Monitoring & control¶
Control¶
DARC is controlled by a master service, DARCMaster
.
This service controls all other services and takes care of starting/stopping observations.
It also holds the Python queues that connect different services together.
The darc_service starts the master service. However, the user is advised to use one of the supplied
scripts to start DARC (see scripts).
The master service listens for commands on a network port. DARC includes an executable to handle communication with the master service (see command line interface), but this can also be done from Python. For example:
>>> from darc.control import send_command
>>> output = send_command(timeout=5, service='processor', host='arts001', command='status')
status: Success
message: {'processor': 'running'}
>>> output
{'status': 'Success', 'message': {'processor': 'running'}}
send_command
returns a dictionary, unless something failed in which case it returns None.
Command line interface¶
The user can interact with DARCMaster
through the darc
executable.
All options can be listed by running darc -h
. A few examples:
arts@arts041:~$ darc --service all status
status: Success
message: {'offline_processing': 'running', 'status_website': 'running', 'voevent_generator': 'running', 'lofar_trigger': 'running', 'processor': 'running'}
arts@arts041:~$ darc --service lofar_trigger get_attr log_file
status: Success
message: {'lofar_trigger': "{'LOFARTrigger.log_file': /home/arts/darc/log/lofar_trigger.arts041.log}"}
arts@arts041:~$ darc lofar_status
status: Success
message: LOFAR triggering is enabled
arts@arts041:~$ darc --host arts001 --service amber_clustering restart
status: Success
message: {'amber_clustering': {'stop': 'stopped', 'start': 'started'}}
arts@arts041:~$ darc --host nonexistent --service all status
Failed to connect to DARC master: [Errno -2] Name or service not known
arts@arts041:~$ darc stop_master
status: Success
message: Stopping master
Note
The start_observation and stop_observation commands are normally executed by ARTSSurveyControl and should not be executed by the user.
Scripts¶
DARC comes with several scripts to make control of the pipeline easier:
darc_start_master: Starts the master service on the current node and checks whether it starts up properly. It also redirects the output to a log file located at
$HOME/darc/log/darc_master.<hostname>.log
.darc_stop_master: Stops the master service an by extension all other services, also aborting any running observations.

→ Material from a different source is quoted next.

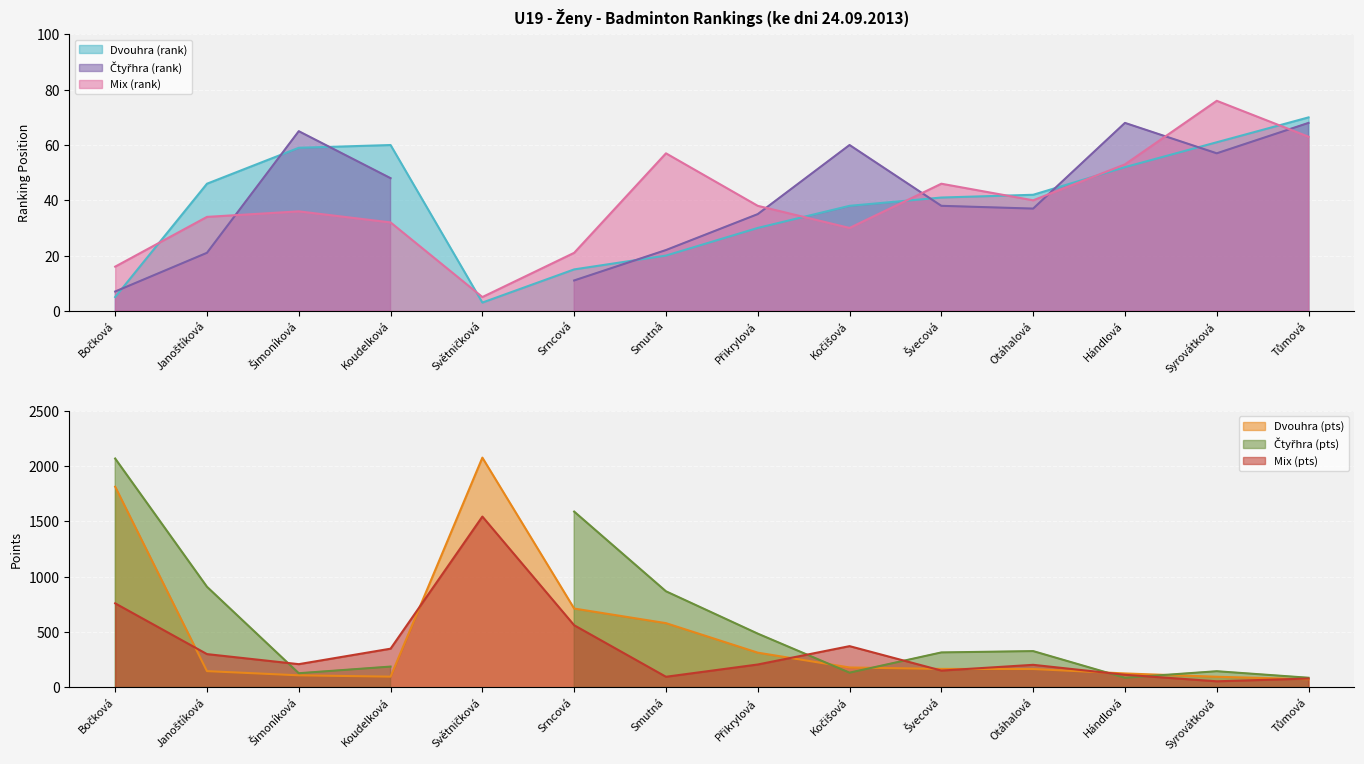

What is the highest value of the Dvouhra (rank) series?

70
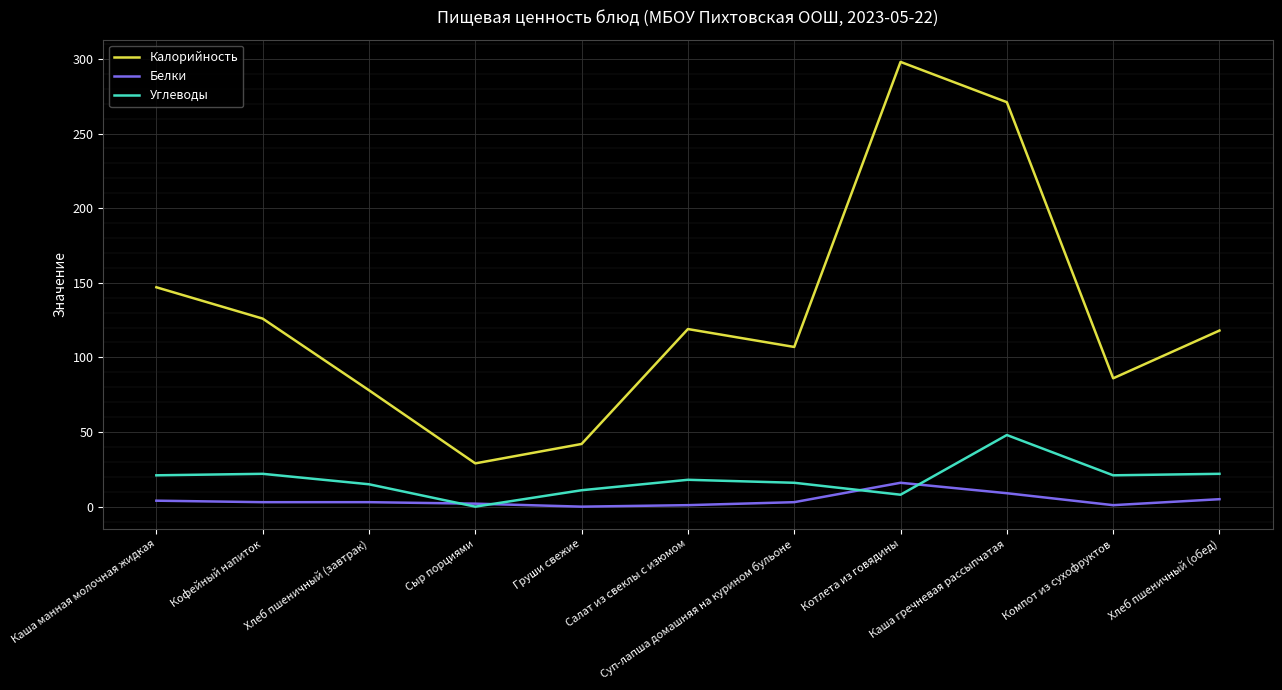

Which category has the highest value in the Калорийность series?

Котлета из говядины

darc_start_all_services: Starts all services, including DARC Master if it is not running.
darc_start_stop_all_services: Stops all services except the master service. Aborts any running observation.
darc_kill_all: Kill master service and all other services. Use when DARC fails to exit using the normal stop command.
In addition, the following two commands are available on the ARTS cluster:
start_full_pipeline: Starts all DARC services on all nodes
stop_full_pipeline: Stops DARC services, including master service, on all nodes.
Monitoring¶
Status website¶
This is handled by the StatusWebsite
service, which runs on the master node.
It generates a simple web page showning whether or not the DARC services are online on each node
of the ARTS cluster. If a node cannot be reached, it turns grey. Otherwise each service on the node is checked and
shown in green if it is running, and in red if it is not.
Logging¶
Each service has its own log file, by default located at $HOME/darc/log/<service>.<hostname>.log
.
The log files include timestamps, allowing the user to check what happened at some point in the past.